Immunoblot analysis is a conventional method in protein quantitation, and it has been widely used in assessing the abundance of individual P450s. Studies include the pioneering quantitative measurement of human hepatic (Guengerich and Turvy, 1991; Shimada et al., 1994) and intestinal (Paine et al., 2006) P450s, and the systemic characterization of ontogeny and possible sexual dimorphism of individual P450s in humans (Stevens et al., 2003, 2008; Wolbold et al., 2003) and CYP transgenes in mouse models (Yu et al., 2005; Cheung et al., 2006; Felmlee et al., 2008).
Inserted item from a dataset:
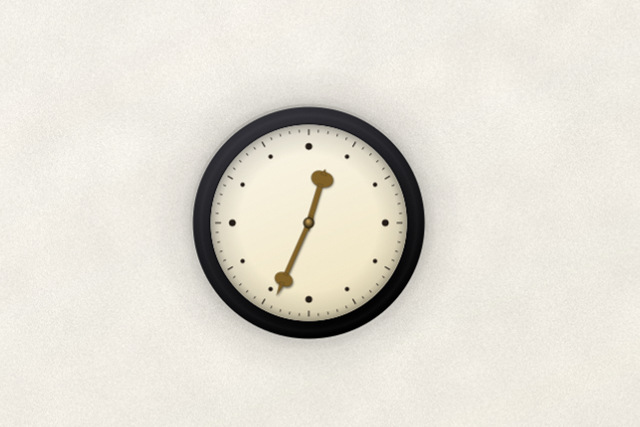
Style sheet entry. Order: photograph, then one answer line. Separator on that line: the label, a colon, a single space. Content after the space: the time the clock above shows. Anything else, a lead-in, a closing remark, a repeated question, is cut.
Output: 12:34
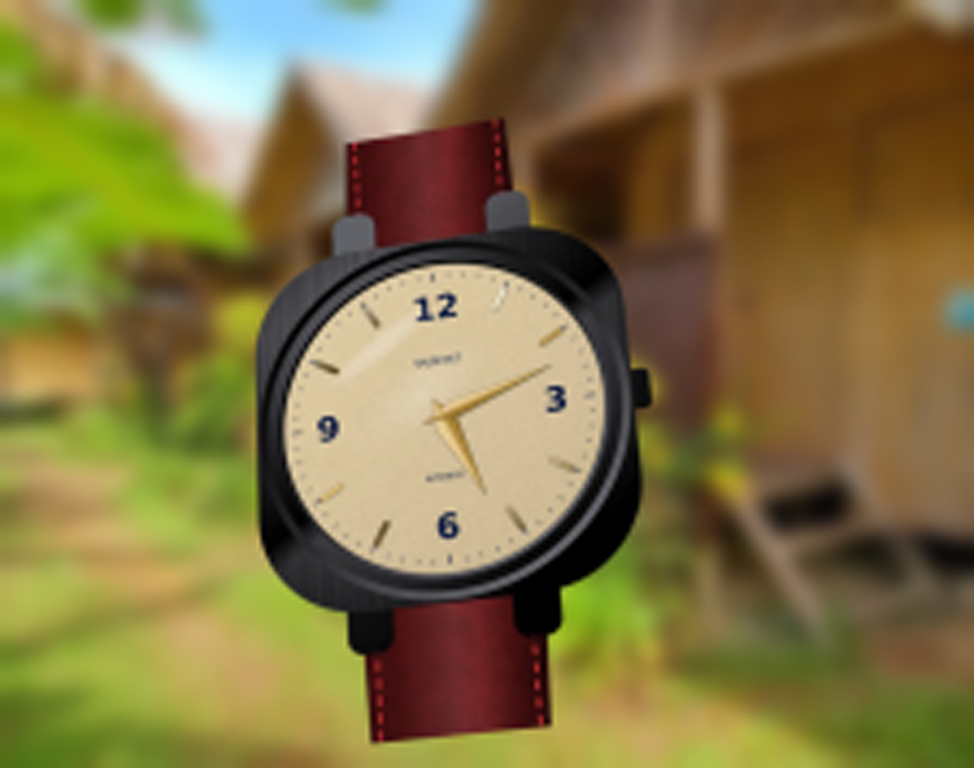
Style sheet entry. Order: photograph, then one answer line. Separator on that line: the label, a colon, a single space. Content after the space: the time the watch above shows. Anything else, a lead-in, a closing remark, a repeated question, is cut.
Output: 5:12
However, immunoquantification determines total protein, holoprotein (active protein with prosthetic group heme properly incorporated) and apoprotein (inactive protein lacking of heme or nonholoprotein) for individual P450s in a given sample, whereas only holoprotein level is usually known for the standard and inevitably used for calibration. Indeed, the levels of holoprotein and apoprotein can be significantly different between the standards and samples, which causes the renowned discrepancy between CYP3A4 contents estimated with commercially available, unpurified recombinant enzymes as standards, and those assayed with purified enzymes (Perrett et al., 2007).
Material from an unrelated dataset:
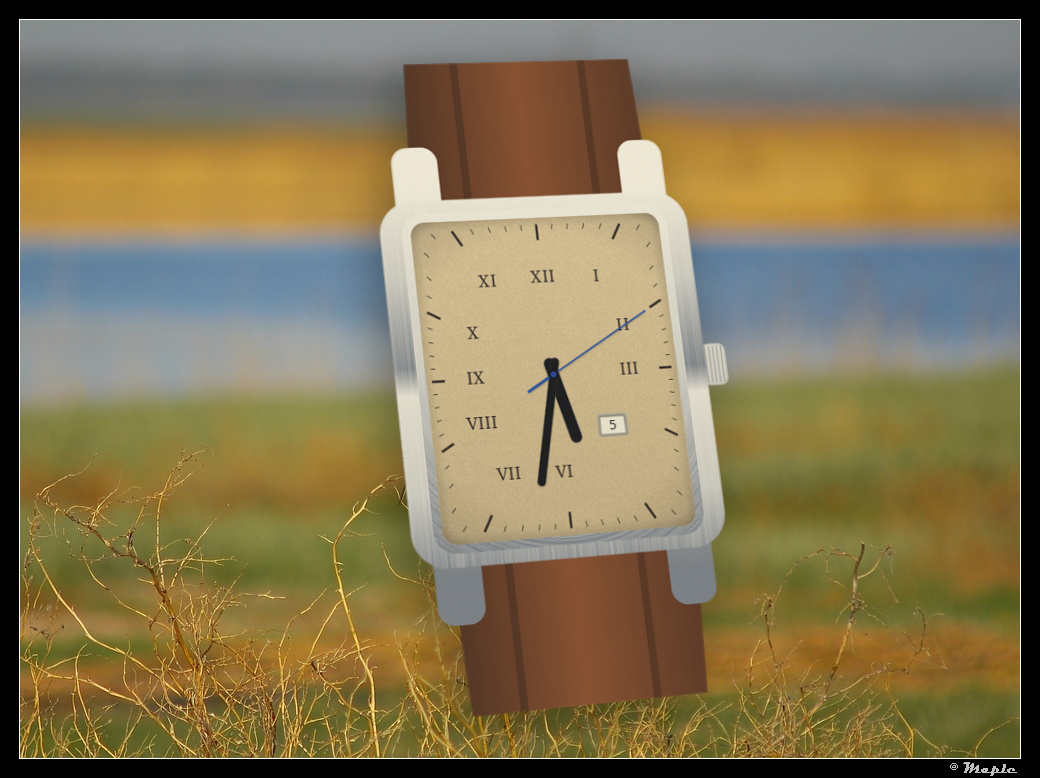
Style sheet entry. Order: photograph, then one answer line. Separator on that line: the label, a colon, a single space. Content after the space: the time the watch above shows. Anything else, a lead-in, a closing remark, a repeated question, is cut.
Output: 5:32:10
In terms of CYP2D6 quantitation, studies (Shimada et al., 1994; Paine et al., 2006) providing the basis for human hepatic and intestinal P450 “pie” all used unpurified CYP2D6 as standards, whose holoprotein/apoprotein levels were unfortunately unknown. Use of uncharacterized P450 standards including the purified proteins will certainly lead to inaccurate estimation of P450 contents in human tissues. Although the purified CYP2D6 enzymes from human liver microsomes have been shown to contain 6.3 to 38% of holoprotein (Gut et al., 1984; Distlerath et al., 1985), whether it represents the CYP2D6 holoprotein level in living human livers remains a question. First, substantial level of apoprotein may be removed or introduced during processing and purification. Second, polymorphic CYP2D6 consists of many different allelic isoforms that have significantly altered protein stability (Johansson et al., 1994), whereas the CYP2D6 genotypes of those liver donors were unknown. In addition, it is not clear whether one antibody developed for one isoform (usually the wild type) will react with another allelic isoform to the same degree in immunoblots.
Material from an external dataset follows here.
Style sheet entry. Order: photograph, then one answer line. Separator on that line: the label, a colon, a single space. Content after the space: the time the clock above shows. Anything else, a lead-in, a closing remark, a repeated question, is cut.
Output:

Mass spectrometry (MS)-based methods not only reveal the identity of a protein analyte but also provide unparalleled sensitivity and selectivity for protein quantitation. Therefore, use of different MS techniques has become an indispensable approach for protein identification and quantification (Ong and Mann, 2005; Bantscheff et al., 2007). MS-based methods for absolute and relative quantification of P450 proteins are also emerging in recent years (Alterman et al., 2005; Jenkins et al., 2006; Duan et al., 2007; Lane et al., 2007). In a recent study, a nano-liquid chromatography (LC)/MS method has been adopted for proteomic analysis in our laboratory, which provides exceptional sensitivity and wealthy information of peptide sequence (Qu and Straubinger, 2005). This technique may be used to determine CYP2D6 abundance in a given sample and simultaneously identify allelic isoform-specific peptides, i.e., to provide genotype information.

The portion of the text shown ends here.